# Exercise description
Go through the material below, find each line with the word "PlayStation", and copy those lines.

# Exercise material
Segment Open
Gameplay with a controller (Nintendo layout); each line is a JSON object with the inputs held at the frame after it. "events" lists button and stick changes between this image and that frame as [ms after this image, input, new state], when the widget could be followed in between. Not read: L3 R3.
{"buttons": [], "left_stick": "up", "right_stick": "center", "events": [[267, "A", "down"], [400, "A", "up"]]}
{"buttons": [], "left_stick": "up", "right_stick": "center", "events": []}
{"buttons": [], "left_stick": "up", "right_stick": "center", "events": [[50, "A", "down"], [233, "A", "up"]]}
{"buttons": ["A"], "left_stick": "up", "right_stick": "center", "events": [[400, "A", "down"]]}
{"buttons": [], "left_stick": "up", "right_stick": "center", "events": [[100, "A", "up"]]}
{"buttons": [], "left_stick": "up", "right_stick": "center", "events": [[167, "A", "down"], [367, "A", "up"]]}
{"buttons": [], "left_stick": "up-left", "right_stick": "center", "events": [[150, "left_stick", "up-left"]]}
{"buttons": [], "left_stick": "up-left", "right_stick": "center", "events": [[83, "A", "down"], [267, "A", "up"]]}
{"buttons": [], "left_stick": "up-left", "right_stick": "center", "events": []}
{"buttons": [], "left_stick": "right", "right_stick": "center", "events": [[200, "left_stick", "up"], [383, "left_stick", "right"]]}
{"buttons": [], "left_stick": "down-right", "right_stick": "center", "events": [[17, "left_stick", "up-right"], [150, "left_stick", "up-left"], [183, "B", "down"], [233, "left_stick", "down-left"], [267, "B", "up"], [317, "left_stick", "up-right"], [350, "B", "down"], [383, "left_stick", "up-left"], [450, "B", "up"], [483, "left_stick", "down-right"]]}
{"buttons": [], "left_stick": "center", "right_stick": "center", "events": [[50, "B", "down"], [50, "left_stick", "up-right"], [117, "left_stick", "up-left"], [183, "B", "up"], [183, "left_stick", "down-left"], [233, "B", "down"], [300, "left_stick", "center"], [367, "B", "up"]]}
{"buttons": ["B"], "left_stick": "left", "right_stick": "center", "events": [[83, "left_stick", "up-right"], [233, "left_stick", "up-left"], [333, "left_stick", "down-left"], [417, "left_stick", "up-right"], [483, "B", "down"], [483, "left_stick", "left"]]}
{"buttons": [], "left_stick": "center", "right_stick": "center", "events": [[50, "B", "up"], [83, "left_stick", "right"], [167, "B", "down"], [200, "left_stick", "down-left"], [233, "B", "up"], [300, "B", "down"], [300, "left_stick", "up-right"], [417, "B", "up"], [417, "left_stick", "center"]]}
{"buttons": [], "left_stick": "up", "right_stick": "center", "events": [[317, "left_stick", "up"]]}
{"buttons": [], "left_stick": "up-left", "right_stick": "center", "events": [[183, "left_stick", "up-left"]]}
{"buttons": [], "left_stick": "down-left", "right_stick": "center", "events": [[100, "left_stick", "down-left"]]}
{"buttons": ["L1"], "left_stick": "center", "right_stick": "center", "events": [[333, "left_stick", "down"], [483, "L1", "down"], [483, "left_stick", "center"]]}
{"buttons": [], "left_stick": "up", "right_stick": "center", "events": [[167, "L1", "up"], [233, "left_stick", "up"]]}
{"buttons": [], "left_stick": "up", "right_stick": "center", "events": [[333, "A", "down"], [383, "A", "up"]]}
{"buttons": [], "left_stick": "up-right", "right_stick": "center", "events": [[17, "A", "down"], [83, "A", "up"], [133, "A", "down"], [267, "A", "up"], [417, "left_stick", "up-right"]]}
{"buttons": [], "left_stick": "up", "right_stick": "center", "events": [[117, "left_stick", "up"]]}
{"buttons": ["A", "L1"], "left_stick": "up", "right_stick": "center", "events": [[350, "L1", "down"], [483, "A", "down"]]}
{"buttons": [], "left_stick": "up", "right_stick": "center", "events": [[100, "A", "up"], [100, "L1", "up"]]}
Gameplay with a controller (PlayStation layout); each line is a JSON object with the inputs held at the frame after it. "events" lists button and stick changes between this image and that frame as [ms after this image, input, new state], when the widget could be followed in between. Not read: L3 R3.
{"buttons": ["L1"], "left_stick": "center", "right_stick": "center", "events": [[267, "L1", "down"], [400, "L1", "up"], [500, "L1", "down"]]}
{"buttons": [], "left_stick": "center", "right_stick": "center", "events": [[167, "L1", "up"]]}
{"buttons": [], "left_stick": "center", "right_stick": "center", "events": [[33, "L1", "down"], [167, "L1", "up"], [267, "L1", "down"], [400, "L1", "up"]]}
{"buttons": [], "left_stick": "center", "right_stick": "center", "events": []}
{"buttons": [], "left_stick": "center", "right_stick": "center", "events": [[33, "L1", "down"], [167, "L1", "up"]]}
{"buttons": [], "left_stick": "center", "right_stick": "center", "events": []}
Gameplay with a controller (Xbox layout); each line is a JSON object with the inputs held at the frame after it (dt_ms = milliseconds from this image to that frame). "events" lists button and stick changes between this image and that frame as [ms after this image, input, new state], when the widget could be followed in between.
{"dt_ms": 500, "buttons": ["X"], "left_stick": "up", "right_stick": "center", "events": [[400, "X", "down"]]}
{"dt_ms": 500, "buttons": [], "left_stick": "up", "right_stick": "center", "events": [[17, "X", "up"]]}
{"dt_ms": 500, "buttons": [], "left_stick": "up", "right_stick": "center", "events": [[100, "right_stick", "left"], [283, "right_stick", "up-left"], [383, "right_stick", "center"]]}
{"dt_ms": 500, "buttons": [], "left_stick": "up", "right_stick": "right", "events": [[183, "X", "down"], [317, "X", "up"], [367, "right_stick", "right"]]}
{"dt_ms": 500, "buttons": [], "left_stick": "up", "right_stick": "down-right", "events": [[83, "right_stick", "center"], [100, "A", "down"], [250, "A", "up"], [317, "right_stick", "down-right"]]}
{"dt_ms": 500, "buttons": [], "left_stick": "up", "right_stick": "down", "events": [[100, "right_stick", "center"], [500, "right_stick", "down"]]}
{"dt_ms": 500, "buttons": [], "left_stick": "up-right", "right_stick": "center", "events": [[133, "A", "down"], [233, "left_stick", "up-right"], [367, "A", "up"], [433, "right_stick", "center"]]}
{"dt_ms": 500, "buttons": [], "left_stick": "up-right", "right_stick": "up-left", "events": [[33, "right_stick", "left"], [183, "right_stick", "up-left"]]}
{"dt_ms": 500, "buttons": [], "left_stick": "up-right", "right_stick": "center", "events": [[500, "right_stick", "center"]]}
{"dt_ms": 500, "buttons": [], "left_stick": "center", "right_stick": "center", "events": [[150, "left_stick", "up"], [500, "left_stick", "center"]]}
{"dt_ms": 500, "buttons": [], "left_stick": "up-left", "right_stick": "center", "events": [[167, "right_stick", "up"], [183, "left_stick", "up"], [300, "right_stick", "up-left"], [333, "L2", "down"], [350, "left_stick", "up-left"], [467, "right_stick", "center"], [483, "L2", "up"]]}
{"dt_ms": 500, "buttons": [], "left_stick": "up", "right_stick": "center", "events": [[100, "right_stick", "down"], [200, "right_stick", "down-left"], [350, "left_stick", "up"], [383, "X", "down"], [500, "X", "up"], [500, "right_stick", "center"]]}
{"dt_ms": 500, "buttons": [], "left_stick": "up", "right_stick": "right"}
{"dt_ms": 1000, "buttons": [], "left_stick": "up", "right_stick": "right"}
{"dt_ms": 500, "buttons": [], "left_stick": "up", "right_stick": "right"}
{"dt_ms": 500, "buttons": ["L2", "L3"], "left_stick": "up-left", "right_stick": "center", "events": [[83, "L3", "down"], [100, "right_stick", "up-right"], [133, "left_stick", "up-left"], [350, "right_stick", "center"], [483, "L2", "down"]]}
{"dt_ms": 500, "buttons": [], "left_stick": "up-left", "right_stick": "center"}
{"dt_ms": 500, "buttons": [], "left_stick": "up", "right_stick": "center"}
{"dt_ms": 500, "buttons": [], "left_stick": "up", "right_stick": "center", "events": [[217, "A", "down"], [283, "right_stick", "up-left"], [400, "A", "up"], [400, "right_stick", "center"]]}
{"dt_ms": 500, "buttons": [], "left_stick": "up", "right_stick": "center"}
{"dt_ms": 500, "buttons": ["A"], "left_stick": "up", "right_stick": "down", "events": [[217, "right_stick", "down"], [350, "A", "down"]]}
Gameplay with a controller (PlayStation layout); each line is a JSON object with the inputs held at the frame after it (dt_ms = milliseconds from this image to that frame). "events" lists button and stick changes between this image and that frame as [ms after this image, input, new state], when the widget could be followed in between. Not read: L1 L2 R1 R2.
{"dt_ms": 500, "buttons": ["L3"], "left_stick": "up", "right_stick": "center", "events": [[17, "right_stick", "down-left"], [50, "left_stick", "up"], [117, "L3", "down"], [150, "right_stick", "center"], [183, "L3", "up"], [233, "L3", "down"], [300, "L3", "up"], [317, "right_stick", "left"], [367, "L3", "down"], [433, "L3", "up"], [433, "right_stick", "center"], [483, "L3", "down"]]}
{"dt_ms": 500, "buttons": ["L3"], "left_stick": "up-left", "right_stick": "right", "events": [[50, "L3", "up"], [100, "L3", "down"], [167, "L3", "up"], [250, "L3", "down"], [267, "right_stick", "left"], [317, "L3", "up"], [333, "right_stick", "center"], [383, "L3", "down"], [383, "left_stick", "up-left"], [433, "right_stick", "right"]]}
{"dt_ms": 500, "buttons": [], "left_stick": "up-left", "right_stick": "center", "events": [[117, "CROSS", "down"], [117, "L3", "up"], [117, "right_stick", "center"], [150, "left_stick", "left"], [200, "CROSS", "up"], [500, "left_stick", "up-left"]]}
Segment Closed
# Answer to the exercise
Gameplay with a controller (PlayStation layout); each line is a JSON object with the inputs held at the frame after it. "events" lists button and stick changes between this image and that frame as [ms after this image, input, new state], when the widget could be followed in between. Not read: L3 R3.
Gameplay with a controller (PlayStation layout); each line is a JSON object with the inputs held at the frame after it (dt_ms = milliseconds from this image to that frame). "events" lists button and stick changes between this image and that frame as [ms after this image, input, new state], when the widget could be followed in between. Not read: L1 L2 R1 R2.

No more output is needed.